$f(n) = n^2 + n^{0.5}$
$g(n) = [g(n-1)]^2 + [g(n-2)]^2$ for $n \geq 3$, where $g(1) = 1$ and $g(2) = 2$
The statement: $2^{2^{f(n)} }= Ω(g(n))$
The $\lim_{n \rightarrow \infty} \frac{2^{2^{f(n)} }}{g(n)}$ can't be computed easily since $g(n)$ has a recurrence relation.
How do I approach it?
On
First prove $g(n) \le 2^{2^{n-1}-1}$ by induction on $n$ as follows. It is true for the base cases (equality holds). It is clear that $g$ is increasing, so $g(n) = g(n-1)^2 + g(n-2)^2 \le 2g(n-1)^2 \le 2\cdot (2^{2^{n-2}-1})^2 = 2^{2^{n-1} - 1}$, as required.
Once we have this fact, your limit is easy to compute (or at least bound in the way we need), as $\frac{2^{2^{f(n)}}}{g(n)} \ge 2^{2^{f(n)} - 2^{n-1} + 1} \ge 2^{2^{n^2} - 2^{n-1} + 1} \to \infty$, as needed.
On
For $n\ge 3$ we have $0<g(n-2)^2<g(n-1)^2$ so $0<g(n-1)^2<g(n)<2g(n)^2,$ so $$2\log g(n-1)<\log g(n)<\log 2+2\log g(n-1),$$ so $$2^{n-2}\log g(2)<\log g(n)<(n-2)\log 2+2^{n-2}\log g(2)$$ by induction on $n\ge 3,$ and $g(2)=2 $ so $$2^{2^{n-2}}<g(n)<2^{n-2+2^{n-2}}.$$
On
The $g_n$ are given in sequence $A000283$ in $OEIS$ (have look here). I you look at the formula, in year 2003, Benoit Cloitre proposed $$g_n=\left\lfloor A^{2^{n}}\right\rfloor$$ where $$A=1.23539273778543688962233101322844082434745718691367945473360\cdots$$ is "almost" $[\log(5) ]^{e^\gamma}-\log(3)=1.235392625$
Now it is quite obvious from the formulae that $$r_n=\frac{2^{2^{f(n)} }}{g(n)}\to \infty$$
Considering $\log [\log (r_n)]$ and computing a few values before overflows $$\left( \begin{array}{cc} n & \log [\log (r_n)] \\ 1 & 1.01978 \\ 2 & 3.36260 \\ 3 & 7.07101 \\ 4 & 12.1101 \\ 5 & 18.5121 \\ 6 & 26.2846 \\ 7 & 35.4316 \\ 8 & 45.9554 \\ \end{array} \right)$$
If you plot these last results, you will see that they perfectly align along a quadratic in $n$.
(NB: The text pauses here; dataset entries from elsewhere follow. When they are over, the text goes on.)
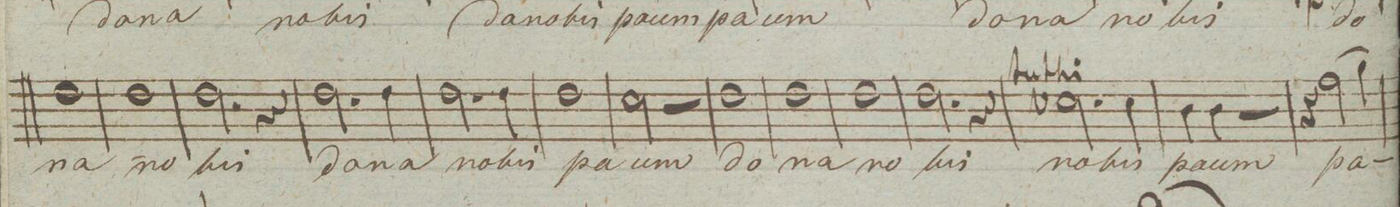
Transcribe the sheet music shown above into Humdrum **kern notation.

**kern	**text	**dynam
*I"Tenore.	*	*
*clefC4	*	*
*k[]	*	*
*met(c|)	*	*
*M2/2	*	*
1c\	-na	.
=43	=43	=43
1c\	no-	.
=44	=44	=44
2.c\	-bis	.
4r	.	.
=45	=45	=45
2.c\	do-	.
4c\	-na	.
=46	=46	=46
2.c\	no-	.
4c\	-bis	.
=47	=47	=47
1c\	pa-	.
=48	=48	=48
2B\	-cem	.
2r	.	.
=49	=49	=49
1c\	do-	.
=50	=50	=50
1c\	-na	.
=51	=51	=51
1c\	no-	.
=52	=52	=52
2.c\	-bis	.
4r	.	.
=53	=53	=53
2.B-X\	no-	.
4B-\	-bis	.
=54	=54	=54
4A\	pa-	.
4A\	-cem	.
2r	.	.
=55	=55	=55
4r	.	.
(2e\	pa-	.
4f\)	.	.
=56	=56	=56
*-	*-	*-
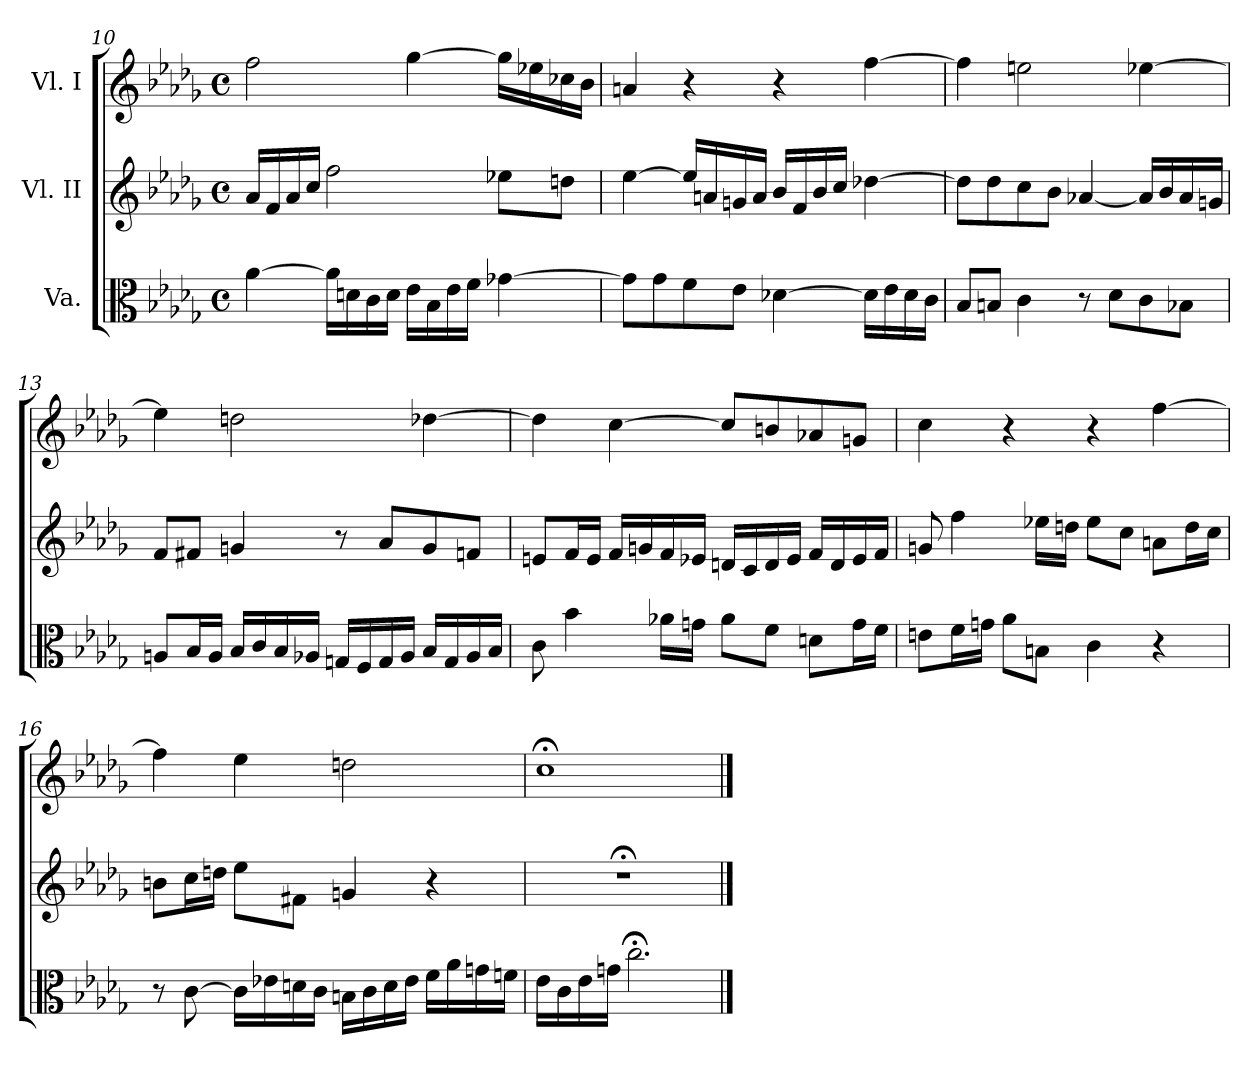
**kern	**kern	**kern
*part3	*part2	*part1
*staff3	*staff2	*staff1
*I"Va.	*I"Vl. II	*I"Vl. I
*clefC3	*clefG2	*clefG2
*k[b-e-a-d-g-]	*k[b-e-a-d-g-]	*k[b-e-a-d-g-]
*b-:	*b-:	*b-:
*M4/4	*M4/4	*M4/4
*met(c)	*met(c)	*met(c)
=10	=10	=10
[4a-\	16a-/LL	2ff\
.	16f/	.
.	16a-/	.
.	16cc/JJ	.
16a-\LL]	2ff\	.
16dn\	.	.
16c\	.	.
16d\JJ	.	.
16e-\LL	.	[4gg-\
16B-\	.	.
16e-\	.	.
16f\JJ	.	.
[4g-X\	8ee-X\L	16gg-\LL]
.	.	16ee-X\
.	8ddn\J	16cc-X\
.	.	16b-\JJ
=11	=11	=11
8g-\L]	[4ee-\	4an/
8g-\	.	.
8f\	16ee-/LL]	4r
.	16an/	.
8e-\J	16gn/	.
.	16a/JJ	.
[4d-X\	16b-/LL	4r
.	16f/	.
.	16b-/	.
.	16cc/JJ	.
16d-\LL]	[4dd-X\	[4ff\
16e-\	.	.
16d-\	.	.
16c\JJ	.	.
!!LO:LB:g=z
=12	=12	=12
8B-/L	8dd-\L]	4ff\]
8Bn/J	8dd-\	.
4c\	8cc\	2een\
.	8b-\J	.
8r	[4a-X/	.
8d-\L	.	.
8c\	16a-/LL]	[4ee-X\
.	16b-/	.
8B-X\J	16a-/	.
.	16gn/JJ	.
=13	=13	=13
8An/L	8f/L	4ee-\]
16B-/L	8f#X/J	.
16A/JJ	.	.
16B-/LL	4gn/	2ddn\
16c/	.	.
16B-/	.	.
16A-X/JJ	.	.
16Gn/LL	8r	.
16F/	.	.
16G/	8a-/L	.
16A-/JJ	.	.
16B-/LL	8g/	[4dd-X\
16G/	.	.
16A-/	8fn/J	.
16B-/JJ	.	.
=14	=14	=14
8c\	8en/L	4dd-\]
4b-\	16f/L	.
.	16e/JJ	.
.	16f/LL	[4cc\
.	16gn/	.
16a-X\LL	16f/	.
16gn\JJ	16e-X/JJ	.
8a-\L	16dn/LL	8cc/L]
.	16c/	.
8f\J	16d/	8bn/
.	16e-/JJ	.
8dn\L	16f/LL	8a-X/
.	16d/	.
16g\L	16e-/	8gn/J
16f\JJ	16f/JJ	.
=15	=15	=15
8en\L	8gn/	4cc\
16f\L	4ff\	.
16gn\JJ	.	.
8a-\L	.	4r
8Bn\J	16ee-X\LL	.
.	16ddn\JJ	.
4c\	8ee-\L	4r
.	8cc\J	.
4r	8an\L	[4ff\
.	16dd\L	.
.	16cc\JJ	.
=16	=16	=16
8r	8bn\L	4ff\]
[8c\	16cc\L	.
.	16ddn\JJ	.
16c\LL]	8ee-\L	4ee-\
16e-X\	.	.
16dn\	8f#X\J	.
16c\JJ	.	.
16Bn\LL	4gn/	2ddn\
16c\	.	.
16d\	.	.
16e-\JJ	.	.
16f\LL	4r	.
16a-\	.	.
16gn\	.	.
16fn\JJ	.	.
=17	=17	=17
16e-\LL	1r;<	1cc;<
16c\	.	.
16e-\	.	.
16gn\JJ	.	.
2.cc;<\	.	.
==	==	==
*-	*-	*-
I took a numerical approach to this particular problem. I calculated the first $11$ terms for $g(n)$, i.e., $g(1)$ through $g(11)$. The table below shows the results.
$$\begin{array}{|c|c|c|c|c|c|c|c|c|c|c|c|} \hline n & \log_{2}\left(g(n)\right) \\ \hline 1 & 0.0\\ \hline 2 & 1.0\\\hline 3 & 2.321928094887362\\\hline 4 & 4.906890595608519\\\hline 5 & 9.813781191217037\\\hline 6 & 19.609640474436812\\\hline 7 & 39.12617154448214\\\hline 8 & 78.40434618240933\\\hline 9 & 157.13062045970602\\\hline 10 & 314.26124091941205\\\hline 11 & 628.8444099337115\\\hline \end{array}$$
Notice that the second column presents the $\log_{2}$ of $g(n)$, which grows so fast and so huge that my computer is not able to compute it for $n > 11$ (at least not with Python and Matlab; $g(11)$ has $190$ digits and the number of digits double for every iteration).
The right column of the table can be approximated to $$\log_{2}\left(g(n)\right) = 0.3051\exp\left(0.6937n\right)$$ with Matlab's curve fitting tool. The image below shows that the fit is pretty good.
Therefore, $$g(n)\simeq2^{0.3051\exp\left(0.6937n\right)}$$
From WolframAlpha, $$\lim_{n\to\infty} \dfrac{2^{2^{n^2 + n^{0.5}}}}{2^{0.3051\exp\left(0.6937n\right)}} \to \infty$$
With a slightly different fit to the curve,
you can show that
$$\lim_{n\to\infty} \dfrac{2^{2^{n^2 + n^{0.5}}}}{2^{2.944\mathrm{e}{-}05 n^{7.032} + 5.808}} = \infty$$
And so, $f(n)\in\Omega\left(g(n)\right)$.